Ecce uide si potes – “Come and see, if you can”

On Resurrection

Posted: Friday Jan 30th | Author: JohnO | Filed under: Early Church, Second Temple Judaism | No Comments »

Reading the beginning of The Resurrection of the Son of God NT Wright does a good deal of work moving through the pagan writings around the ideas of resurrection and life after death (which are two different things). I wish everyone over here arguing about it would stop, and read the first hundred or so pages to get an idea about how to even talk about the subject to begin with.

That said, there is more on the topic (and I wish I could get my hands on the presentation) being talked about over at Singing in the Reign. The conclusion from the rabbinic text fits perfectly within the model suggested by Jesus talking with the Saducees: the object of resurrection is to make whole, restore, and to perfect the person. The Jewish worldview saw the created order as good, not evil or to be escaped as did the pagan views. The Jewish hope was a fully restored and perfected creation. The hope for the whole included the hope for the individual. This came about in the idea of resurrection, though not all Jewish people did believe and expect resurrection. Clearly all Christians did.

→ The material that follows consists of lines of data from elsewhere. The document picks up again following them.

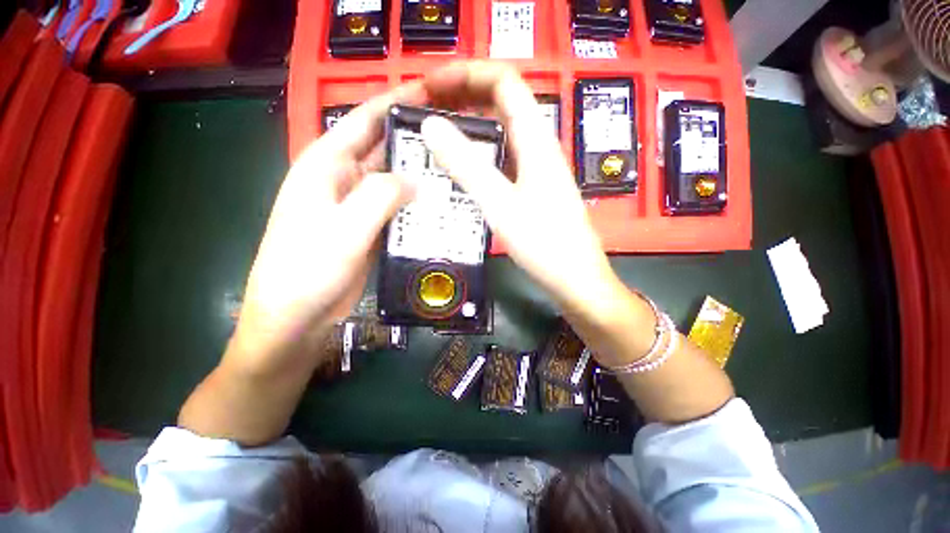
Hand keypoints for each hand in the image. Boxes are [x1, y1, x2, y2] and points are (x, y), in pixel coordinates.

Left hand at [226, 83, 425, 377]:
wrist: (297, 317)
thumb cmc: (307, 270)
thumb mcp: (344, 228)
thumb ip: (380, 196)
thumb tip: (416, 181)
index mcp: (326, 166)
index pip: (363, 121)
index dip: (394, 102)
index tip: (429, 92)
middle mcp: (343, 180)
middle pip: (383, 150)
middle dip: (415, 141)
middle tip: (454, 136)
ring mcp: (358, 207)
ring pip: (395, 181)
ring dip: (420, 176)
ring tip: (455, 169)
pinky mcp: (370, 229)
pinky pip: (398, 209)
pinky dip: (417, 205)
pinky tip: (440, 205)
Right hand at [420, 62, 622, 317]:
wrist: (574, 278)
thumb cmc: (544, 244)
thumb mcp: (501, 205)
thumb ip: (468, 165)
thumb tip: (431, 126)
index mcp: (536, 140)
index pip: (504, 82)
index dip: (467, 74)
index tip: (430, 86)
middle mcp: (538, 147)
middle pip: (502, 102)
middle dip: (463, 95)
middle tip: (426, 108)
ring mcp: (536, 168)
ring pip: (501, 130)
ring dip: (470, 123)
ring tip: (437, 132)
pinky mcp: (532, 188)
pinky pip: (502, 157)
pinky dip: (479, 151)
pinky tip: (462, 165)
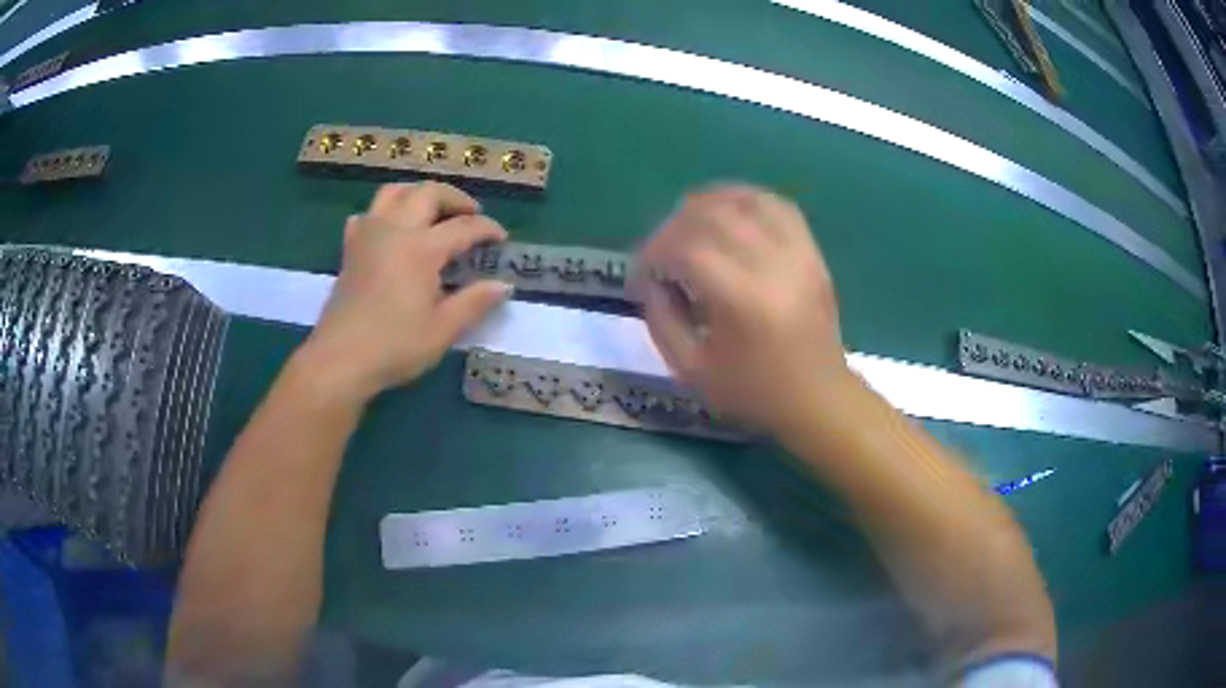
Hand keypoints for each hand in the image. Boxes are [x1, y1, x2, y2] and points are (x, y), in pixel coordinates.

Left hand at [299, 183, 511, 403]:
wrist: (340, 360)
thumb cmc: (395, 347)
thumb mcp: (443, 330)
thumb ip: (475, 302)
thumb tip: (503, 285)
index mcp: (421, 248)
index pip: (464, 227)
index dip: (488, 229)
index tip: (502, 239)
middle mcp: (394, 230)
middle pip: (428, 193)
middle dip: (456, 198)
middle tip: (471, 215)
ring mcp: (368, 235)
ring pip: (394, 192)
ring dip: (418, 194)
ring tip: (432, 211)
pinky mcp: (350, 249)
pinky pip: (367, 214)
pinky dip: (383, 213)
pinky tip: (390, 230)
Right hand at [632, 185, 852, 433]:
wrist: (817, 398)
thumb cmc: (753, 392)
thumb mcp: (691, 371)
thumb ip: (660, 319)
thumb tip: (650, 280)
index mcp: (741, 299)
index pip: (685, 247)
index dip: (653, 253)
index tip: (641, 275)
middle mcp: (771, 264)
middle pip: (711, 214)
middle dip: (673, 226)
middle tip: (660, 253)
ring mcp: (797, 252)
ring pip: (744, 200)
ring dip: (706, 204)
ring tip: (688, 225)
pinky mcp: (811, 251)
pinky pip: (777, 205)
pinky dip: (745, 200)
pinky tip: (727, 213)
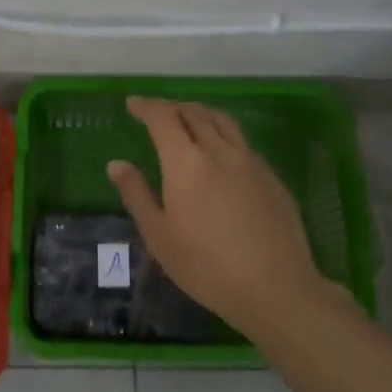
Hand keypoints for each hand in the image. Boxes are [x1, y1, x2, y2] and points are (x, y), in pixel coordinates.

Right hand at [108, 97, 325, 328]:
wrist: (275, 287)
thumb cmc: (206, 266)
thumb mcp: (159, 236)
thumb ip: (136, 194)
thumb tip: (116, 164)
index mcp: (186, 161)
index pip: (163, 118)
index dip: (146, 107)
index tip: (133, 104)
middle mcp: (219, 150)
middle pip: (194, 113)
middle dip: (172, 107)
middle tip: (157, 112)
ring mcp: (250, 161)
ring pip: (222, 121)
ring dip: (200, 112)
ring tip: (189, 118)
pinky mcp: (271, 176)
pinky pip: (242, 141)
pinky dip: (223, 133)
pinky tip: (221, 152)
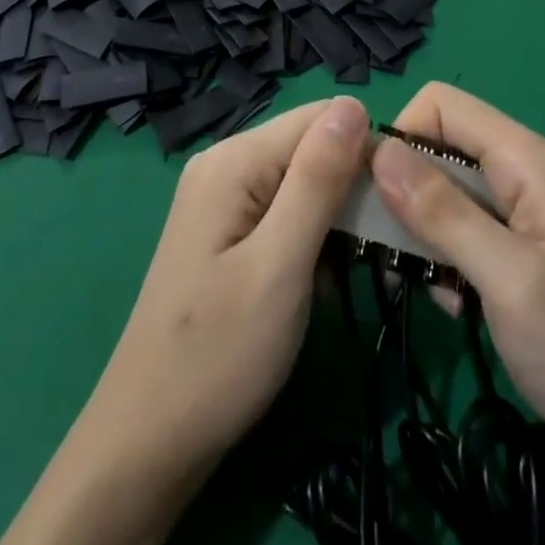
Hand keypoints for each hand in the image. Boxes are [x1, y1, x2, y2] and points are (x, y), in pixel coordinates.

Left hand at [0, 95, 369, 544]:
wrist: (149, 440)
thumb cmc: (219, 354)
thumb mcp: (280, 264)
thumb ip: (318, 179)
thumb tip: (354, 104)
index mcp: (236, 158)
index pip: (323, 118)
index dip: (366, 154)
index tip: (395, 210)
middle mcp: (225, 162)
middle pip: (312, 147)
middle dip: (351, 190)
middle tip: (379, 252)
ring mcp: (221, 196)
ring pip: (303, 181)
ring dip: (336, 219)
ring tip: (355, 270)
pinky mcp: (225, 229)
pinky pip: (284, 210)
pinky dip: (311, 238)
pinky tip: (321, 280)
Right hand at [370, 81, 544, 484]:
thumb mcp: (508, 278)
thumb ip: (442, 211)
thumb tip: (377, 151)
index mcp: (526, 159)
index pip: (442, 105)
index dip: (403, 136)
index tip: (376, 194)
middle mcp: (519, 172)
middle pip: (438, 145)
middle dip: (404, 188)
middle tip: (387, 247)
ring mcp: (518, 212)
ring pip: (442, 190)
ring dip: (421, 231)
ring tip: (424, 284)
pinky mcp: (513, 250)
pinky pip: (457, 230)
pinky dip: (442, 259)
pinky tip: (452, 305)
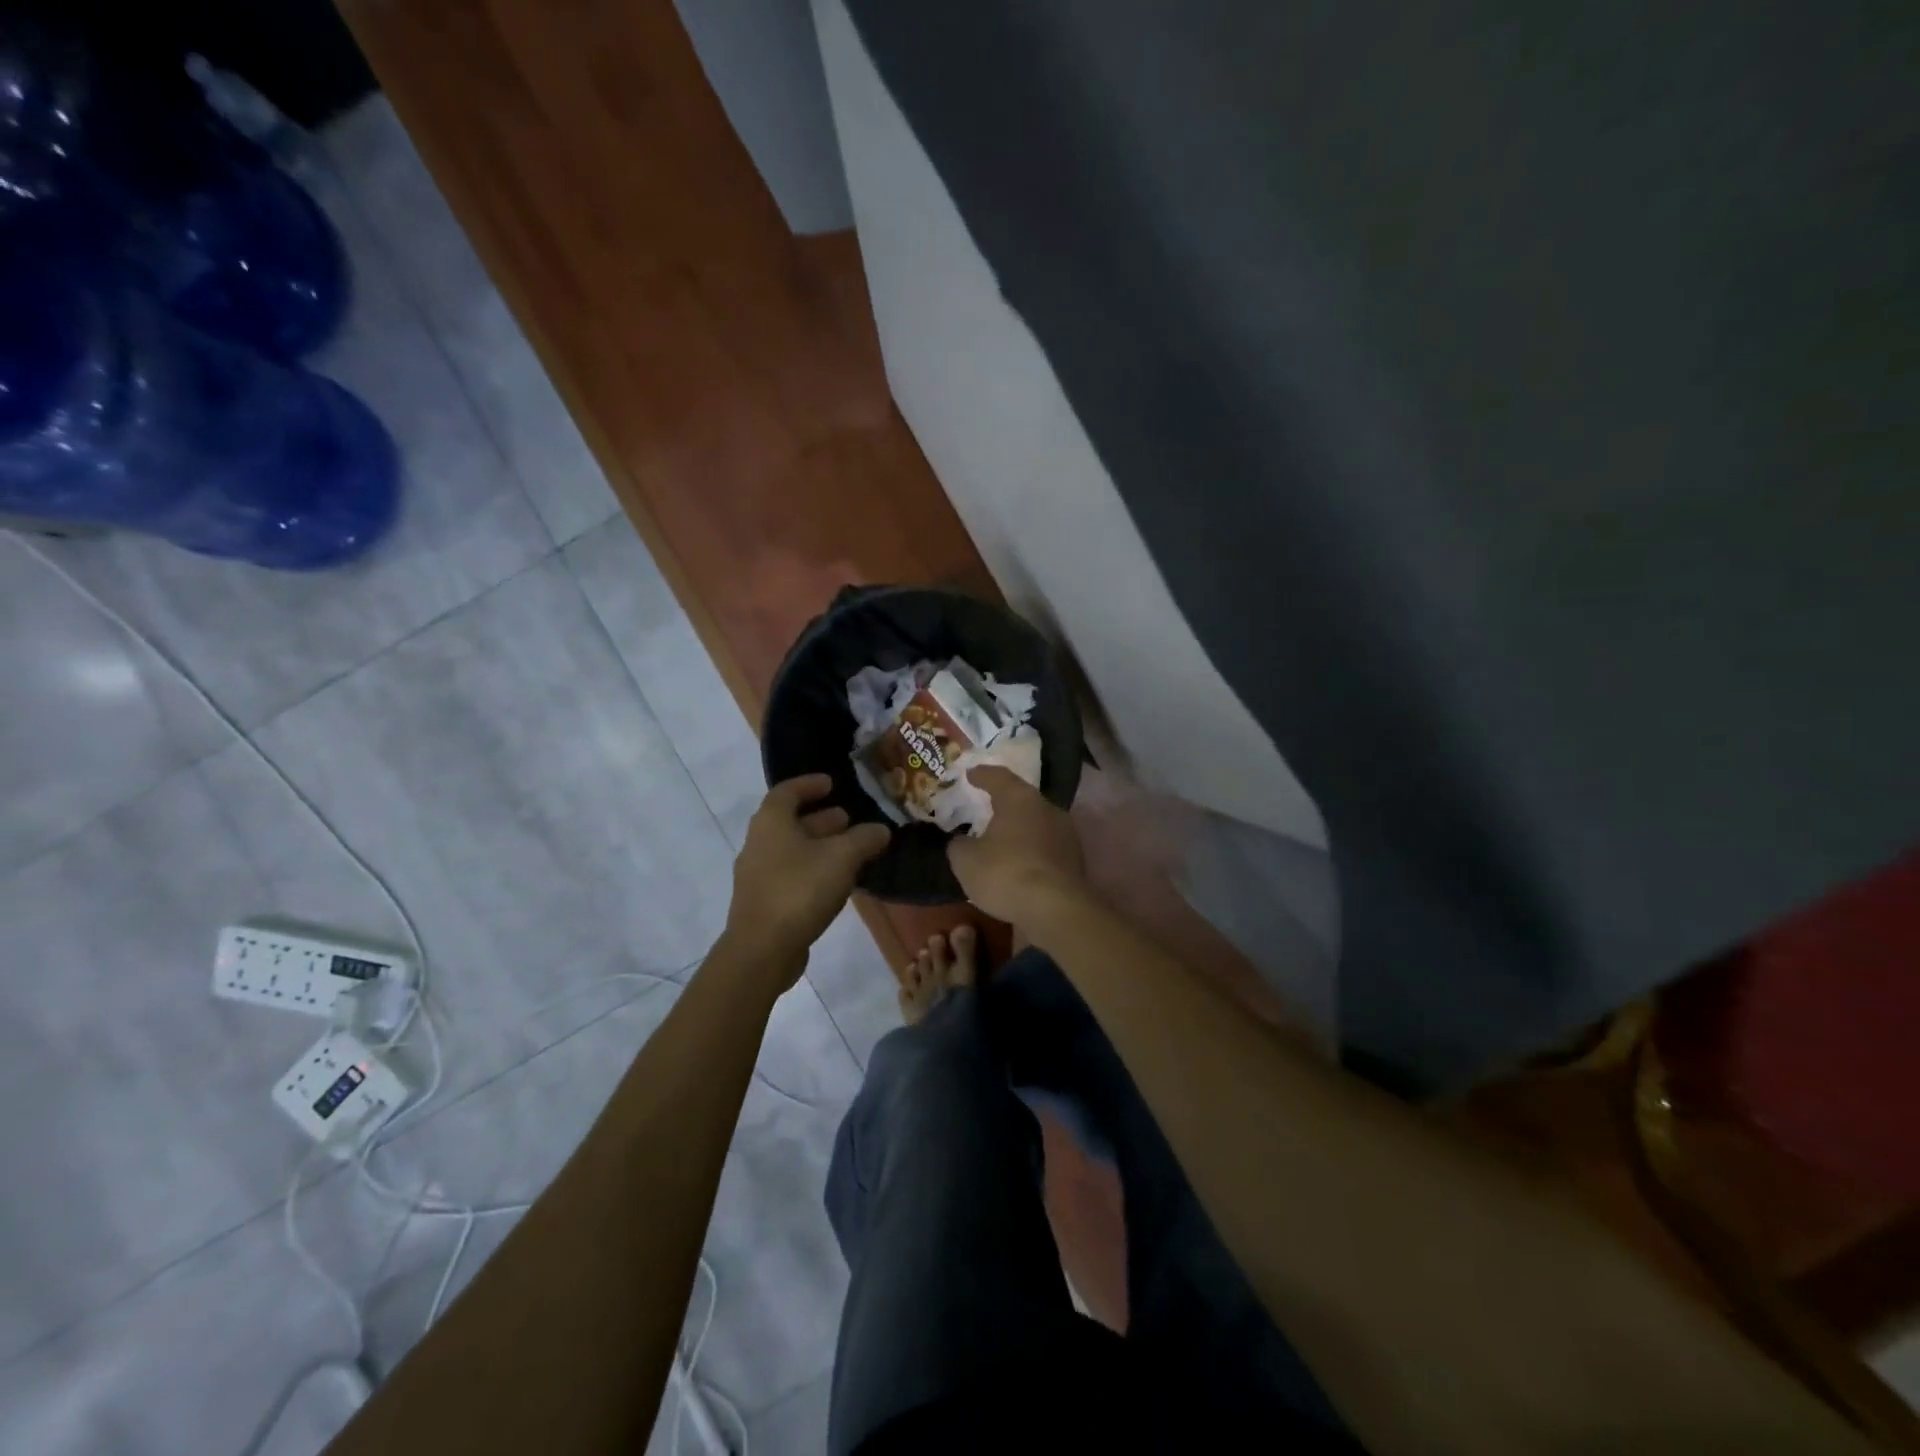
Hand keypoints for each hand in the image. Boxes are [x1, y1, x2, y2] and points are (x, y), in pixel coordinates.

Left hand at [723, 774, 890, 982]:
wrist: (762, 949)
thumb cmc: (800, 890)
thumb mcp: (842, 858)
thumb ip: (865, 839)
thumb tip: (881, 830)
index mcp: (771, 822)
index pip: (787, 791)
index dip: (810, 784)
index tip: (832, 783)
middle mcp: (759, 843)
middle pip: (790, 821)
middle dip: (821, 818)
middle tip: (850, 819)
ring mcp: (758, 875)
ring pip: (792, 850)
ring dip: (820, 846)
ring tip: (851, 850)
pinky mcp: (764, 903)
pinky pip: (791, 875)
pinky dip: (814, 870)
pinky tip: (837, 881)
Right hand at [946, 766, 1087, 924]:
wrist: (1055, 909)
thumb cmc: (1005, 873)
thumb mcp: (965, 860)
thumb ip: (960, 845)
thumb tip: (962, 842)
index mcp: (1020, 798)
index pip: (998, 777)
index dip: (982, 775)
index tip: (970, 774)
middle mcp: (1047, 808)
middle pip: (1022, 799)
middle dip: (1004, 803)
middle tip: (985, 807)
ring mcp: (1066, 834)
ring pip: (1037, 823)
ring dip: (1020, 829)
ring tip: (1001, 839)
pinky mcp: (1075, 860)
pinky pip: (1046, 847)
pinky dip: (1031, 851)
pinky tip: (1018, 863)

It is important once more to be clear on the key topic before we go any further. The texts we shall consider, however we understand their detailed nuances, are not speaking about a new contrual of life after death, but something that will happen after whatever ‘life after death’ may involve. Resurrection is not just another way of talking about Sheol, or about what happens, as in Psalm 73, ‘afterwards’, that is, after the event of bodily death. It speaks of something that will happen, if it does, after that again. Resurrection means bodily life after ‘life after death’, or, if you prefer, bodily life after the state of ‘death’.